Computer scientists invent an efficient new way to count

Relationship to existing algorithms

  • Many compare CVM to HyperLogLog and related “sketch” structures:
    • Same high-level goal: approximate distinct counts over large streams with bounded memory.
    • HLL supports unions and (with care) intersections and is widely used in distributed systems; CVM currently lacks good merge/union semantics.
    • CVM is praised as conceptually simpler and more textbook-friendly, but generally seen as not strictly state of the art compared to tuned HLL variants.
  • Others relate it to reservoir sampling, BJKST, Bloom filters, and top‑k frequency algorithms. The key link: assigning each distinct item a random “key” and managing a small representative sample.
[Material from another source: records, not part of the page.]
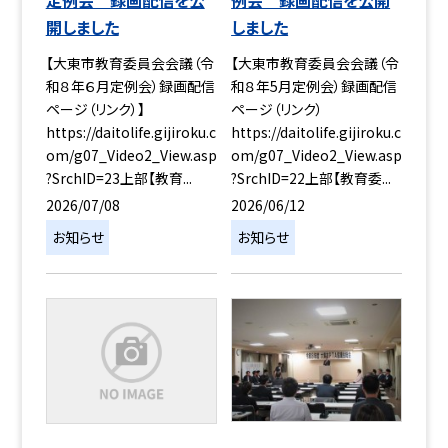
開しました
しました
【大東市教育委員会会議（令
【大東市教育委員会会議（令
和８年６月定例会）録画配信
和８年5月定例会）録画配信
ページ（リンク）】
ページ（リンク）
https://daitolife.gijiroku.c
https://daitolife.gijiroku.c
om/g07_Video2_View.asp
om/g07_Video2_View.asp
?SrchID=23上部【教育...
?SrchID=22上部【教育委...
2026/07/08
2026/06/12
お知らせ
お知らせ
How the algorithm works (intuitions)

  • Intuition offered: each distinct element behaves as if it gets a single random number; the algorithm keeps a set of elements whose “effective” random numbers are below a threshold that is halved over rounds.
  • The probability an element survives depends only on its last occurrence, so high-frequency items don’t bias the estimate.
  • Conceptually like a floating‑point counter: an exponent (number of halvings) plus mantissa (current set size).

Implementation details & corrections

  • Several readers implemented it (Python, Go, Nim, JS, PHP) and found it very short and fast.
  • Multiple commenters highlight that the Quanta article’s prose description is wrong: it suggests flipping only for duplicates, whereas the algorithm must (effectively) flip for every occurrence or equivalently always delete-then-reinsert-with‑probability.
  • A rare “no element deleted” case in the shrink step should be handled with a loop rather than a single if; this also yields an unbiased estimator.
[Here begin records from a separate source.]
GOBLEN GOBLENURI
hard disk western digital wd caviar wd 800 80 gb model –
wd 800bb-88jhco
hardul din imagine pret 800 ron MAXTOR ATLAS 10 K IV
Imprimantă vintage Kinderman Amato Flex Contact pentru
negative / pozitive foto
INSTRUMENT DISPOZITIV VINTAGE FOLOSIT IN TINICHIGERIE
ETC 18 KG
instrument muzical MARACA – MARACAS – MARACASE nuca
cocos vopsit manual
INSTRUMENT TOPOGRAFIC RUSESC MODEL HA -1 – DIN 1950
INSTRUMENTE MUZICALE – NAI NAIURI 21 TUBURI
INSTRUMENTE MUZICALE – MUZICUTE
Accuracy, parameters, and theory

  • Error is controlled via ε (relative error) and δ (failure probability), using Chernoff-style bounds.
  • Theoretical thresh depends on stream length m; this is seen as impractical when m is unknown. Workarounds discussed:
    • Choose a pessimistic m and later solve for the actual ε.
    • Use follow‑up variants that remove explicit dependence on m.
  • Empirical tests show good accuracy when the memory threshold is a modest fraction of the true distinct count; theoretical bounds are thought to be conservative.

Practical pros, cons, and open questions

  • Pros: tiny, simple implementation; very fast (sometimes IO-bound); accessible proofs; works for general “structured sets” where good hash families are unknown.
  • Cons / limitations:
    • Needs to store actual elements (or hashes), so memory is O(table size × element size).
    • No native deletions, unions, or intersections; merging is an open problem.
    • Heavier CPU than naive counting due to frequent random draws, though the sketch is small.
  • Debate over the headline: many stress this is estimation, not exact counting; others argue in large-scale practice “counting” is almost always approximate anyway.

Meta: communication and pedagogy

  • Several prefer the original paper or later technical note over the popular article, citing clearer pseudocode and correct details.
  • The algorithm is praised as an elegant “for the textbook” example of lateral thinking and probabilistic methods in streaming algorithms.